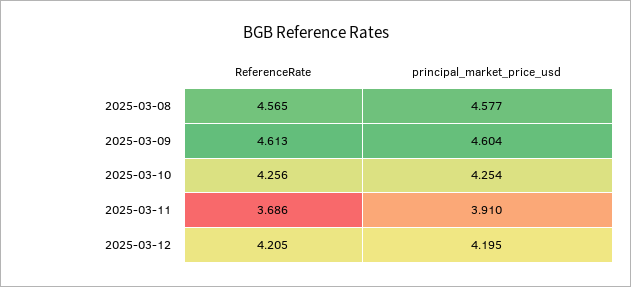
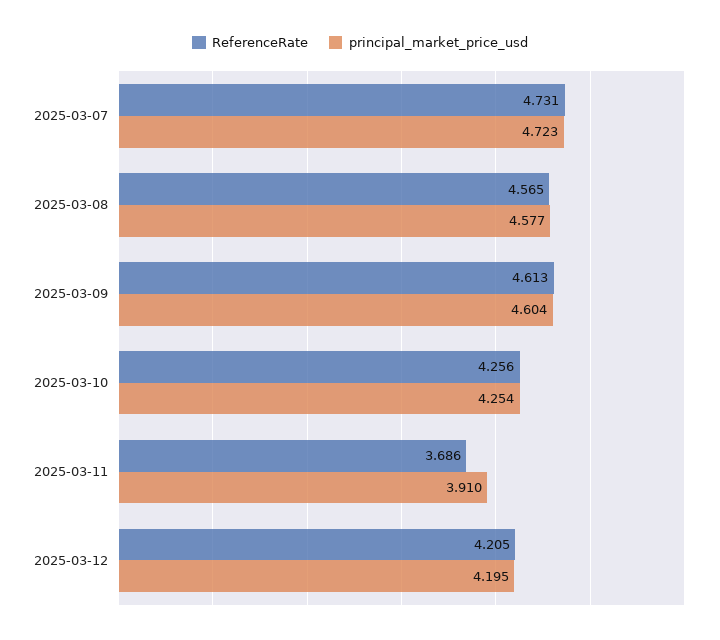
  {
    "ReferenceRate": {
      "2025-03-08": 4.565,
      "2025-03-09": 4.613,
      "2025-03-10": 4.256,
      "2025-03-11": 3.686,
-     "2025-03-12": 4.205
+     "2025-03-12": 4.205,
+     "2025-03-07": 4.731
    },
    "principal_market_price_usd": {
      "2025-03-08": 4.577,
      "2025-03-09": 4.604,
      "2025-03-10": 4.254,
      "2025-03-11": 3.91,
-     "2025-03-12": 4.195
+     "2025-03-12": 4.195,
+     "2025-03-07": 4.723
    }
  }

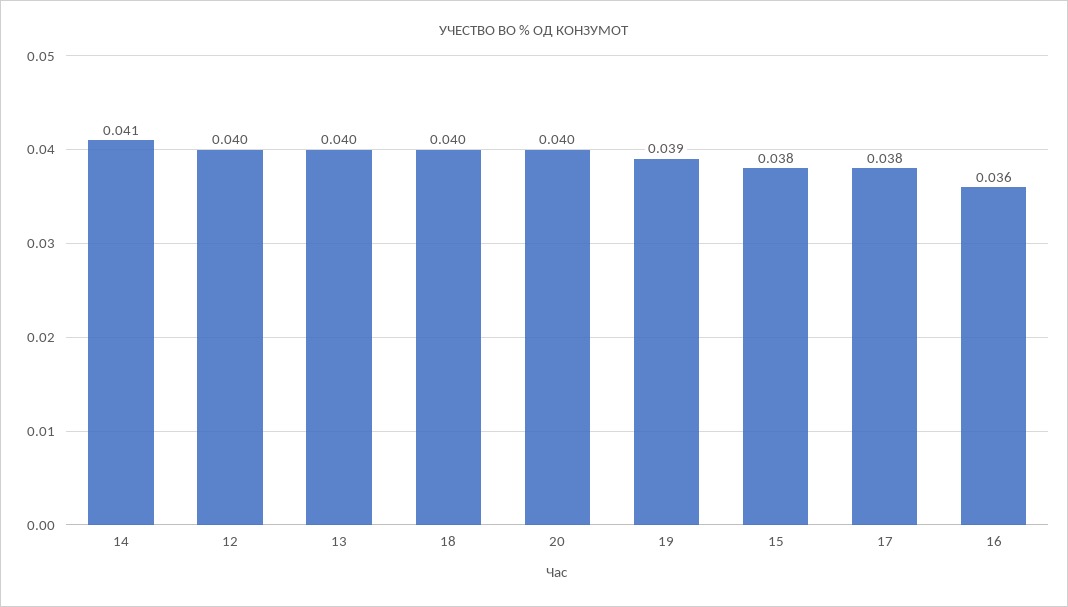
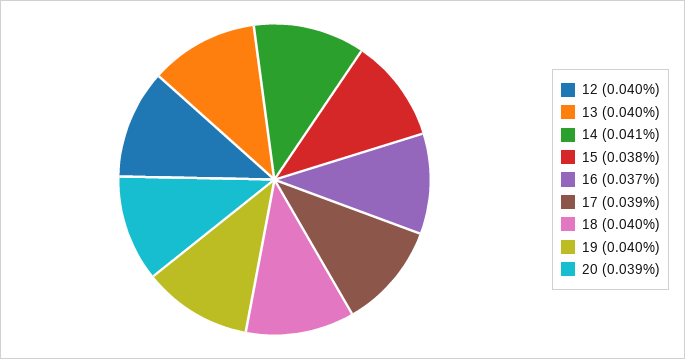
  {
    "14": 0.041,
    "12": 0.04,
    "13": 0.04,
    "18": 0.04,
-   "20": 0.04,
+   "20": 0.039,
-   "19": 0.039,
+   "19": 0.04,
    "15": 0.038,
-   "17": 0.038,
+   "17": 0.039,
-   "16": 0.036
+   "16": 0.037
  }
········
*What is expected*: Leaving the pictures aside, write out the entries above exactly.

*Output for this exercise*:
  {
    "ReferenceRate": {
      "2025-03-08": 4.565,
      "2025-03-09": 4.613,
      "2025-03-10": 4.256,
      "2025-03-11": 3.686,
-     "2025-03-12": 4.205
+     "2025-03-12": 4.205,
+     "2025-03-07": 4.731
    },
    "principal_market_price_usd": {
      "2025-03-08": 4.577,
      "2025-03-09": 4.604,
      "2025-03-10": 4.254,
      "2025-03-11": 3.91,
-     "2025-03-12": 4.195
+     "2025-03-12": 4.195,
+     "2025-03-07": 4.723
    }
  }

  {
    "14": 0.041,
    "12": 0.04,
    "13": 0.04,
    "18": 0.04,
-   "20": 0.04,
+   "20": 0.039,
-   "19": 0.039,
+   "19": 0.04,
    "15": 0.038,
-   "17": 0.038,
+   "17": 0.039,
-   "16": 0.036
+   "16": 0.037
  }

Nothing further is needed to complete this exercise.